Dienstag, 13. Februar 2018

Rezension - Die Tote im weißen Kleid



Autorin: Micaela Jary

Titel: Die Tote im weissen Kleid

Genre: Roman, historisch

Version: eBook

erschienen: 6. Februar 2018

Seiten: 351

Altersempfehlung: Erwachsene

Verlag: dotbooks der eBook-Verlag




Die Autorin Micaela Jary stammt aus Hamburg und wuchs im Tessin auf. Nach einem Sprachenstudium absolvierte sie ein Zeitungsvolontariat und arbeitete viele Jahre als Redakteurin, bevor sie sich ganz der Schriftstellerei widmete. Geschichte und Geografie sind ihre liebsten Themen, ihre Faszination gilt dabei vor allem Süd- und Ostafrika. Sie hat eine erwachsene Tochter und lebt nach einem langjährigen Aufenthalt in Paris heute mit Mann und Hund in München und Berlin.

**AUFGABENBESCHREIBUNG**
Übersetze bitte diesen Satz aus dem vorliegenden Text ins Englische: „Die Autorin Micaela Jary stammt aus Hamburg und wuchs im Tessin auf.“ Stütze dich nur auf den vorliegenden Text.

Datensatzeinträge
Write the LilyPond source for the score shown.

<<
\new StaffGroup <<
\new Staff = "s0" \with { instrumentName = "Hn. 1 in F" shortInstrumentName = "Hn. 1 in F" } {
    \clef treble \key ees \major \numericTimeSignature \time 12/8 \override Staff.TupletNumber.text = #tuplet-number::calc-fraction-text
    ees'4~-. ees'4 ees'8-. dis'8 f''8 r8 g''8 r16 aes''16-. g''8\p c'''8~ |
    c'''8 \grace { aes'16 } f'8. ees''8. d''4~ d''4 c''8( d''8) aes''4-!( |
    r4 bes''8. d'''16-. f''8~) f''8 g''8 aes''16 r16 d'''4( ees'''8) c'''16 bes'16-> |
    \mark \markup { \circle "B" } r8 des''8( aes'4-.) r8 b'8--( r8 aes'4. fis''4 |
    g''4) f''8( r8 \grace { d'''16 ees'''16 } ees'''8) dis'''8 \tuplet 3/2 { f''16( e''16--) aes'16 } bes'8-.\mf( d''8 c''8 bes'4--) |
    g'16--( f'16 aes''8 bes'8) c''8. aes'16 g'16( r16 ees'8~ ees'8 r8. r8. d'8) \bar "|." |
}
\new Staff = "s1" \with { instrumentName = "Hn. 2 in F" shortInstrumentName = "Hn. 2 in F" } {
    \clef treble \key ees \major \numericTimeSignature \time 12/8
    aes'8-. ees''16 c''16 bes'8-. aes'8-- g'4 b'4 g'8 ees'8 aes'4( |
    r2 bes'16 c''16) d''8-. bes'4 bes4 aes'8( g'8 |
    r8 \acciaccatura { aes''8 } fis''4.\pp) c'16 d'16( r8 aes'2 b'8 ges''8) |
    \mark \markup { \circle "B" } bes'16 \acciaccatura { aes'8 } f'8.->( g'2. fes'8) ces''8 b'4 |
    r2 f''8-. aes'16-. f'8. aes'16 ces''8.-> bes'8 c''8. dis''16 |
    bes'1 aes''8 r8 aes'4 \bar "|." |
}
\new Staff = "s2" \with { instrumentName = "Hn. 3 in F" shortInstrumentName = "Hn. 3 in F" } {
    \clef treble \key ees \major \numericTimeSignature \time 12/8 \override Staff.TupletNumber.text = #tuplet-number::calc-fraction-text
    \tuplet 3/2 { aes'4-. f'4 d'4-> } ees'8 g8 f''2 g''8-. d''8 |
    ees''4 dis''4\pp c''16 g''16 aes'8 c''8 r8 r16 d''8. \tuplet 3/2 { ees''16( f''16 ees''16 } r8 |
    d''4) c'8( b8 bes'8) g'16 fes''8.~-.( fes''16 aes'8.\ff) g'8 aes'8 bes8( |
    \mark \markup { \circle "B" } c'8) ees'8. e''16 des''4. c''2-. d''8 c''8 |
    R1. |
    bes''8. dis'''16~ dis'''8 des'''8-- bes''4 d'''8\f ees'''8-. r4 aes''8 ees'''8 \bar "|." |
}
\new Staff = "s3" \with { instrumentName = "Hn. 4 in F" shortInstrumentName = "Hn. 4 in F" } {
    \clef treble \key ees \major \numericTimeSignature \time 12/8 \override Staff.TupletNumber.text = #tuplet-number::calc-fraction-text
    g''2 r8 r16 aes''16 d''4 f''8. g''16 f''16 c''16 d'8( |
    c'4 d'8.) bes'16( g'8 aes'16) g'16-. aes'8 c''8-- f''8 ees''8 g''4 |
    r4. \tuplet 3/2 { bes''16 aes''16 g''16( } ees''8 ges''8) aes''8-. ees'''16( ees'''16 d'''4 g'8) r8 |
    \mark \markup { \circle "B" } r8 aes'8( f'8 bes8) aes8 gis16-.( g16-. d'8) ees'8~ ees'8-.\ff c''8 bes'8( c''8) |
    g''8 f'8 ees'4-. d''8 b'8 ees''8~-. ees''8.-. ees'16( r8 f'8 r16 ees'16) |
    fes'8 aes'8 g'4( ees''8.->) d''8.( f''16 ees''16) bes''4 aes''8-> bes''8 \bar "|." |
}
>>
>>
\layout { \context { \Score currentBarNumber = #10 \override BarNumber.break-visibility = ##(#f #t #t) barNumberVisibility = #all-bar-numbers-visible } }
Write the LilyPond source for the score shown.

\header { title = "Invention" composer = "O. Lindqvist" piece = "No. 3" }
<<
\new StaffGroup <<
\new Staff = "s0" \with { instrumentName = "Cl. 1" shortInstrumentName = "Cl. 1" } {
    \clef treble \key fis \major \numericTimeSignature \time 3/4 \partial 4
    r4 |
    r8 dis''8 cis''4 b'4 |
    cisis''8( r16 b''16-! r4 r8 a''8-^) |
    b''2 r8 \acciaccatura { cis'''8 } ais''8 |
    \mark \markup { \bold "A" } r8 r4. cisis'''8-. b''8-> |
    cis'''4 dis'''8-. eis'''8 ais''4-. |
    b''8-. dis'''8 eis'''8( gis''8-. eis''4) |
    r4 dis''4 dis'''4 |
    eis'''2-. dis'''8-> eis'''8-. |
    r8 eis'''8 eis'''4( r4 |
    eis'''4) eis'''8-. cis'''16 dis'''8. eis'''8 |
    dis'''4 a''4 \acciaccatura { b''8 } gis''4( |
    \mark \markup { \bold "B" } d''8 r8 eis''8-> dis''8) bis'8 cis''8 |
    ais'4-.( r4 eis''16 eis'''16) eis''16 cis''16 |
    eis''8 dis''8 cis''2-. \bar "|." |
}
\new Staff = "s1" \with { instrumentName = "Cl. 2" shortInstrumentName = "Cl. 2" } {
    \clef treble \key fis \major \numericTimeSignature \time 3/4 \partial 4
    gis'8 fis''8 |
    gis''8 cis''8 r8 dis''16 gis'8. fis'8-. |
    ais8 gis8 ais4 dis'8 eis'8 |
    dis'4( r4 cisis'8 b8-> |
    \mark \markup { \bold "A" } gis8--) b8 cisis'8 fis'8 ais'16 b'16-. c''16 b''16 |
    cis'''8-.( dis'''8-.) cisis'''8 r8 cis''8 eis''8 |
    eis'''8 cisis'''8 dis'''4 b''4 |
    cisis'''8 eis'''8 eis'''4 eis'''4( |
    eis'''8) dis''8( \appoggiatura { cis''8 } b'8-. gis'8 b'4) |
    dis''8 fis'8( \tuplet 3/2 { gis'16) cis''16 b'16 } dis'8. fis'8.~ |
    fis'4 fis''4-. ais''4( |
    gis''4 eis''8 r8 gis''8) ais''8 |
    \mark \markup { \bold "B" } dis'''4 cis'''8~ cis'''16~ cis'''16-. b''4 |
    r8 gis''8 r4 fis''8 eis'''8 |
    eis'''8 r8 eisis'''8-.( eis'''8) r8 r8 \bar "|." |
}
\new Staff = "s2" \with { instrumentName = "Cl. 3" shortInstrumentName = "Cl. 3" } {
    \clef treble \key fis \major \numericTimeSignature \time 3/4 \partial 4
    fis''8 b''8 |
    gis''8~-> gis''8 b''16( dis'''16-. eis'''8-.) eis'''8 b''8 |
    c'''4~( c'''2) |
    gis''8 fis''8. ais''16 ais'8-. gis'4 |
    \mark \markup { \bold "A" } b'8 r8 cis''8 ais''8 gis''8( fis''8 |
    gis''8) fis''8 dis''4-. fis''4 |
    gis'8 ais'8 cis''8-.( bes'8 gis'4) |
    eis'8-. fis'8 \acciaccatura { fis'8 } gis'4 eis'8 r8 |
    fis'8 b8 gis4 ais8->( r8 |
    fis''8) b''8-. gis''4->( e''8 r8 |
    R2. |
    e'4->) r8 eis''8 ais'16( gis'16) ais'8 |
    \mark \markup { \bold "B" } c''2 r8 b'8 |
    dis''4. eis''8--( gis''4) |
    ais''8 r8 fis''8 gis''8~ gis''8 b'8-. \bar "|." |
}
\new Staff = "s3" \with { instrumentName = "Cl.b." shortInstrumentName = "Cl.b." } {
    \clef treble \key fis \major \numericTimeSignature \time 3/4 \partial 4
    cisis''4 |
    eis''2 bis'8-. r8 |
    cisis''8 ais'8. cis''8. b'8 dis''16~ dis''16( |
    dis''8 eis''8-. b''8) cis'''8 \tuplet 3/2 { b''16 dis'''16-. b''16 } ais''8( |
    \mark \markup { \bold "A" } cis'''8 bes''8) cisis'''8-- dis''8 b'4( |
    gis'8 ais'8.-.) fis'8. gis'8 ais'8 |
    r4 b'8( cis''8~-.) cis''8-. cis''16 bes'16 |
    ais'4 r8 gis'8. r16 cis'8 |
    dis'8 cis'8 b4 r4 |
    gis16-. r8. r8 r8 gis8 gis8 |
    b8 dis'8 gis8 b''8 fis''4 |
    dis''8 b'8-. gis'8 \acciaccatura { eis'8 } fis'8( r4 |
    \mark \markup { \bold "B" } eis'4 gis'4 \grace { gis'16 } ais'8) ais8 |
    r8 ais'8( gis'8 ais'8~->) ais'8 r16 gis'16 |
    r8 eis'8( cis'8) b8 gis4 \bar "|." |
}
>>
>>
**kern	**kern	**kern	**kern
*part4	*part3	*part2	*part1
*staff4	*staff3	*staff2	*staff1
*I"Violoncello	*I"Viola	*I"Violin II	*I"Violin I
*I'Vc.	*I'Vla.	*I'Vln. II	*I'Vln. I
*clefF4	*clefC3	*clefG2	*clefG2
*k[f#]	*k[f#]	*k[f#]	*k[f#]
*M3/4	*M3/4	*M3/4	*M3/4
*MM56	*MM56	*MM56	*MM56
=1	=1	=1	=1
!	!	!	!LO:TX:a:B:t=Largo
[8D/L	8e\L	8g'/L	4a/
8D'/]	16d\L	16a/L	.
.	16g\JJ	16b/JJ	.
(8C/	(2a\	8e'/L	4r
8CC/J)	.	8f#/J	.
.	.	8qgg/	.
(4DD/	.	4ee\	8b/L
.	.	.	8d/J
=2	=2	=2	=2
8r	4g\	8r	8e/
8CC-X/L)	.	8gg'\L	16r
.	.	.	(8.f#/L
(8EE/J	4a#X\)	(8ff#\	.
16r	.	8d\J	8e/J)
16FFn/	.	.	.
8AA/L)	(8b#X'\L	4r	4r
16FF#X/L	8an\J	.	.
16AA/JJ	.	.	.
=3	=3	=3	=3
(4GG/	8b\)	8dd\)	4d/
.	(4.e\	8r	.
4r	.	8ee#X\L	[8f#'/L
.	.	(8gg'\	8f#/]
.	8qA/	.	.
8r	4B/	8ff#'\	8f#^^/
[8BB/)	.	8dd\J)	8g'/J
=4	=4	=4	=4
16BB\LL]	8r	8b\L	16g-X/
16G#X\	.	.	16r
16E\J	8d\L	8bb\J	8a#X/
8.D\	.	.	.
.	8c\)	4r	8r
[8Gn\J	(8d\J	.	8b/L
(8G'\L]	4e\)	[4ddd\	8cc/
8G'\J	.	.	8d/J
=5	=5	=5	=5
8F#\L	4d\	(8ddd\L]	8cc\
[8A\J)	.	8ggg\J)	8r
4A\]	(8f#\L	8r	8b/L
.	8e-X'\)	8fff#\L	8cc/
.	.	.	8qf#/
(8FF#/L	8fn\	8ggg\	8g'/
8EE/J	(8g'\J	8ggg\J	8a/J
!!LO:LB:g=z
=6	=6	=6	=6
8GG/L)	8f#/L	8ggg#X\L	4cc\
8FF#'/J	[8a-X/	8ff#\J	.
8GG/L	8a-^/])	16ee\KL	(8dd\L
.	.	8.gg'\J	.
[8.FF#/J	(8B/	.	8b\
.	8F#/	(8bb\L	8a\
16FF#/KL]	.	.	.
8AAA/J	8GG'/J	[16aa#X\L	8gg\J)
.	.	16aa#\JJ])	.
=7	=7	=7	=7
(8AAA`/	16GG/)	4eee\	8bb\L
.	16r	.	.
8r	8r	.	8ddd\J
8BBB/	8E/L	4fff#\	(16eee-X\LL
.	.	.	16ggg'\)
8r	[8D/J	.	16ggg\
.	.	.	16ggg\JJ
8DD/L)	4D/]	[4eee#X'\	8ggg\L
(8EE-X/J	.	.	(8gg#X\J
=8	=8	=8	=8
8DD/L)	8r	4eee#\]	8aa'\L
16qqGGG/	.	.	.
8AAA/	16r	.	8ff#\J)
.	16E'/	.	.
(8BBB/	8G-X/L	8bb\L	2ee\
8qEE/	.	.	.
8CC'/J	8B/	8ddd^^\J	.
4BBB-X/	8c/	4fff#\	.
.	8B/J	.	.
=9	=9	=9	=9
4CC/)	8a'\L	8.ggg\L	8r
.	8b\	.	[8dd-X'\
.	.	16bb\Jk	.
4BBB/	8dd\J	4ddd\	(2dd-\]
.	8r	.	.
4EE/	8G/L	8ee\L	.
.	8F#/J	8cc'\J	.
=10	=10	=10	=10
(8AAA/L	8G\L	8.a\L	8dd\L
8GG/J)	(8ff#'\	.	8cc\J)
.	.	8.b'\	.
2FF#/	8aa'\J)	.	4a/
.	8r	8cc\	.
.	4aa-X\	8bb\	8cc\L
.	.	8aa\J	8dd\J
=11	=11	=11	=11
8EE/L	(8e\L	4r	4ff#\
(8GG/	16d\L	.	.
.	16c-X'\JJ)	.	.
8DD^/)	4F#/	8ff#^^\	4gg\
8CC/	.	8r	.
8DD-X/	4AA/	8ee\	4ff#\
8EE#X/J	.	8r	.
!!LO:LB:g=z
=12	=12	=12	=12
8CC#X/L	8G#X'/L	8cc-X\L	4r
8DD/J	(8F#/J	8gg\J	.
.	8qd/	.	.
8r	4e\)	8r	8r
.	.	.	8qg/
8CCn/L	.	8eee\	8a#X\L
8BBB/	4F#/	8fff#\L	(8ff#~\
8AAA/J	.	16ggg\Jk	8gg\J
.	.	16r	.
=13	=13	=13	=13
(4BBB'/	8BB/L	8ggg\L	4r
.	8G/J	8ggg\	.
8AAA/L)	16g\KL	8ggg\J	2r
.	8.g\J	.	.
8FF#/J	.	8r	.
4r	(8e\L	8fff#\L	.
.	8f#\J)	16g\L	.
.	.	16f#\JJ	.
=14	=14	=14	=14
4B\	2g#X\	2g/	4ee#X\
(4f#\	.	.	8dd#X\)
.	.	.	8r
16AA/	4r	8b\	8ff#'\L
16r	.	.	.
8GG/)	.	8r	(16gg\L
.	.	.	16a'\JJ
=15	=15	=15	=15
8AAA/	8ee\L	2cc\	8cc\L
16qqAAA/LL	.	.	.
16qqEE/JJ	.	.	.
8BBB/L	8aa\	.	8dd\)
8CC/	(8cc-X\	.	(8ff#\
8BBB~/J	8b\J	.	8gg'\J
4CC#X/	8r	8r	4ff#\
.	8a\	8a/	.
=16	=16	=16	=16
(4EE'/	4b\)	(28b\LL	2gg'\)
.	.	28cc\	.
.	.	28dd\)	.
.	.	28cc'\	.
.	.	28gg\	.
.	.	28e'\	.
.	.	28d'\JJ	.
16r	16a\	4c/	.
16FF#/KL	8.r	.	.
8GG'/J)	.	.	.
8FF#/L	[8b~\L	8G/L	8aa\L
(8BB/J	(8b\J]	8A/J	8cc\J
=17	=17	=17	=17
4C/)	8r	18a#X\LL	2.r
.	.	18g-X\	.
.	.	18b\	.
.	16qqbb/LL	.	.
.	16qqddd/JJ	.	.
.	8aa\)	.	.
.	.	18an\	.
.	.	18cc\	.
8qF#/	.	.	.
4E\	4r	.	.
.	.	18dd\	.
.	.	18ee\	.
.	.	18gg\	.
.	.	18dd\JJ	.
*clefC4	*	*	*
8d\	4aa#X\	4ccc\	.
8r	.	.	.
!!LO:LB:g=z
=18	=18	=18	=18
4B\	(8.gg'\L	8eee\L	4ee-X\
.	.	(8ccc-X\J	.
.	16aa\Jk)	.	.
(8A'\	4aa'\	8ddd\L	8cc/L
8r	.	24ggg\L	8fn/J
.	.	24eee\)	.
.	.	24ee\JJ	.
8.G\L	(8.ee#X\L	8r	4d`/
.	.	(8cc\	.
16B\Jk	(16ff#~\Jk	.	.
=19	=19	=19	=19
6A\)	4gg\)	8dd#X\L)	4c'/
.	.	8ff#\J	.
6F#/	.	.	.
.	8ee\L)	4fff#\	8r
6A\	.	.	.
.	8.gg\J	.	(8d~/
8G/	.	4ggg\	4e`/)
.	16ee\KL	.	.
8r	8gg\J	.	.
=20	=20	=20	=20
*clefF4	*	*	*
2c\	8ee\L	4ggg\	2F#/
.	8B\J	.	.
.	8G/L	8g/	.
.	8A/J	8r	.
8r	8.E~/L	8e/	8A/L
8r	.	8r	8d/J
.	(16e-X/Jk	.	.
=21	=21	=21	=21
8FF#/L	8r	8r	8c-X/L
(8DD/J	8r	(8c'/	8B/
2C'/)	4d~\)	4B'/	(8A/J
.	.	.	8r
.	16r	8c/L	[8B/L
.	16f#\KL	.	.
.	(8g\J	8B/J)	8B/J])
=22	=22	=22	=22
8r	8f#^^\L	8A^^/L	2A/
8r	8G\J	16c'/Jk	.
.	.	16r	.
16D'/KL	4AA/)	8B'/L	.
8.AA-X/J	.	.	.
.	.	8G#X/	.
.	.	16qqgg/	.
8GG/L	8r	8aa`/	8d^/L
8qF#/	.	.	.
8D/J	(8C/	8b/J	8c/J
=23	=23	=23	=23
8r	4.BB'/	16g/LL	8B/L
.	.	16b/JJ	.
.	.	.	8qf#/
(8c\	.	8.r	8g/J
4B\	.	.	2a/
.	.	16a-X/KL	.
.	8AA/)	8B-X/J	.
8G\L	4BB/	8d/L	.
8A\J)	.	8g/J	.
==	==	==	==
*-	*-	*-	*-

**ERWARTETE ANTWORT**
The author Micaela Jary is from Hamburg and grew up in Ticino.